WHAT THE TASK ASKS
Extend the commentary headed "Caught in a maelstrom" past its last sentence.

PAGE EXTRACT
=== Begin Enclosure ===

Caught in a maelstrom
It was to be expected that the prolonged domination over another nation would cause moral damage to the occupying Israeli. And did we mention Yeshayahu Leibowitz? What was less to be expected was that the entire country would be caught up in the maelstrom. Would become disabled. Would sell out.
It was to be expected that the prolonged domination over another nation would cause moral damage to the occupying Israeli. And did we mention Yeshayahu Leibowitz? What was less to be expected was that the entire country would be caught up in the maelstrom. Would become disabled. Would sell out. It's no longer only the large number of shocking instances of hard-heartedness in the territories; it's a state of mind in which the criteria are becoming distorted, from the top echelons down to the grass roots.

=== End Enclosure ===

[Saved entries]
=== Begin Enclosure ===

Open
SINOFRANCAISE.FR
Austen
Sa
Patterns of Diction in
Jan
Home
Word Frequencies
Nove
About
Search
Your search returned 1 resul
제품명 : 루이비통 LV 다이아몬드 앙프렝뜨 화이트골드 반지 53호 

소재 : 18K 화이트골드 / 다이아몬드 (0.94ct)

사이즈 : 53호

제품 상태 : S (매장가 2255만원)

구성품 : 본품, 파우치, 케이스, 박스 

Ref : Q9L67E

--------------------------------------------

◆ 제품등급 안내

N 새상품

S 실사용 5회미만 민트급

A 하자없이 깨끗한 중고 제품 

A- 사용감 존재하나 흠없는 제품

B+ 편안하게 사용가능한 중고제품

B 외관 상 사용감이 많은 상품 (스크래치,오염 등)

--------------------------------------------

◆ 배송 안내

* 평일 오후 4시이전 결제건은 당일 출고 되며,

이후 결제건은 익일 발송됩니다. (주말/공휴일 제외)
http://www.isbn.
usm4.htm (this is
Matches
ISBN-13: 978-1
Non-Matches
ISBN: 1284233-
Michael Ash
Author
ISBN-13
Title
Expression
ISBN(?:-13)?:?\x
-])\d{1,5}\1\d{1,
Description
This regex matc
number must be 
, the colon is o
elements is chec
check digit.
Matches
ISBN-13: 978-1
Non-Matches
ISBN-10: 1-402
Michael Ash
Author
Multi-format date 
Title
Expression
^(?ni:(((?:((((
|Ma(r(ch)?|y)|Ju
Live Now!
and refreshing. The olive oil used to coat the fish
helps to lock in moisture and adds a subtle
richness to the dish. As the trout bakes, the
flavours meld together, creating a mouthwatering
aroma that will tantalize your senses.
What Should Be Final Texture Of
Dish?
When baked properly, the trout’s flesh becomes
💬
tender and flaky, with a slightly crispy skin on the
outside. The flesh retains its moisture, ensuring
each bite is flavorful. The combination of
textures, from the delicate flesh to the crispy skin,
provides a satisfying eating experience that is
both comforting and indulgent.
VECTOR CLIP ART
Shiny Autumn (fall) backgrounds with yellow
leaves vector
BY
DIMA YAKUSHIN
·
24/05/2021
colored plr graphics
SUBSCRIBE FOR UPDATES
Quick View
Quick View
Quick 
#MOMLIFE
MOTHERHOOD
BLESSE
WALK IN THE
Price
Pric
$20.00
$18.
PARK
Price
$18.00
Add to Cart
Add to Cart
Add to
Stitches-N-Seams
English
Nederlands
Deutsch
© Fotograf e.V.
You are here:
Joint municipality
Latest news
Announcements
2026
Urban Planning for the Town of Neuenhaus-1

=== End Enclosure ===

ANSWER SPACE
We can begin with a minor example: The case of Major General (res.) Amos Gilad. The head of the political-security branch in the Defense Ministry is claiming a 65 percent physical and emotional disability. There are efforts at compromise on his issue, too; the State Prosecutor's Office has agreed to 50 percent. Thus, Gilad has become an embarrassing symbol of a country that is spinning out of control. He attributes the damage to his body and his soul to the days when he was involved in controversies over the Lebanon War and to the "fateful decisions" he has been forced to make under pressure since then.
Gilad, shamelessly, wants upgraded disability and money. When did the physical and mental disability of the exhausted officer begin? When he was head of a research division in Military Intelligence? When he was the coordinator of government activities in the territories? When he dizzyingly made his way up to the throne of the "national explainer" during the first war in Iraq?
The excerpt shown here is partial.